In der gerade gestarteten Serie "Breaking Even" spielt Lorna Ishema eine Anwältin, die sich gegenüber ihrem Arbeitgeber emanzipiert. Ihre Hautfarbe spielt dabei keine Rolle. "Am Ziel sind wir aber noch nicht", sagt der ZDF-Mann und führt aus: "Wir sind in den vergangenen Jahren schon deutlich vorangekommen – sowohl vor als auch hinter der Kamera. Es geht vor allem darum, bei allen relevanten Entscheidungen die Diversity-Perspektive bewusst einzubeziehen: Zeigen wir in unserem gesamten Angebot die Breite und Vielfalt unserer Gesellschaft? Bestätigen wir Klischees oder haben wir Formate, in denen sie auch gebrochen werden?"
ZDF strebt Parität bei Regie-Besetzungen an
Während die Sichtbarkeit von Frauenfiguren und Diversität vor der Kamera für alle einsehbar ist und zunehmend auch auf ein Publikum trifft, die dies aktiv auch einfordert, legen die Studien von Prof. Dr. Elizabeth Prommer mit prominententer Unterstützung von Maria Furtwängler immer wieder auch das Augenmerk auf Gender Equality hinter den Kulissen, wo es vom Publikum nicht so unmittelbar zu erkennen ist. Und hier kündigt Florian Kumb, Chef-Programmplaner beim ZDF, vor dem Hintergrund der aktuellen Studie auch konkrete Ziele an.

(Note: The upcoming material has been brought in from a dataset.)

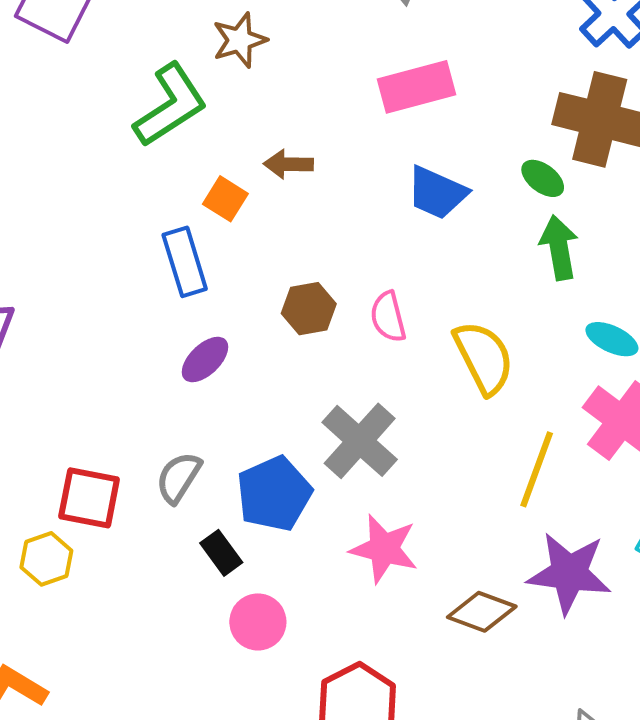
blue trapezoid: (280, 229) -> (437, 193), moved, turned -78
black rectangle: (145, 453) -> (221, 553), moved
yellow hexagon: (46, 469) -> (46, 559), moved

"Sind Kreativteams so besetzt, dass mehr als ein Blickwinkel entsteht?", sagt Kumb. Und nennt ein konkretes Beispiel, an dem der Sender arbeite: "Wir haben uns zum Ziel gesetzt, ohne feste Quote den Anteil von Regisseurinnen bei Filmen und Serien kontinuierlich zu steigern. 2018 lagen wir noch bei etwa 20 Prozent – viel zu niedrig. Heute liegen wir fast um die Hälfte höher. Und dennoch werden wir weiter daran arbeiten, uns in Richtung Parität zu entwickeln." Und er kann sich sicher sein, dass dies genau beobachtet wird.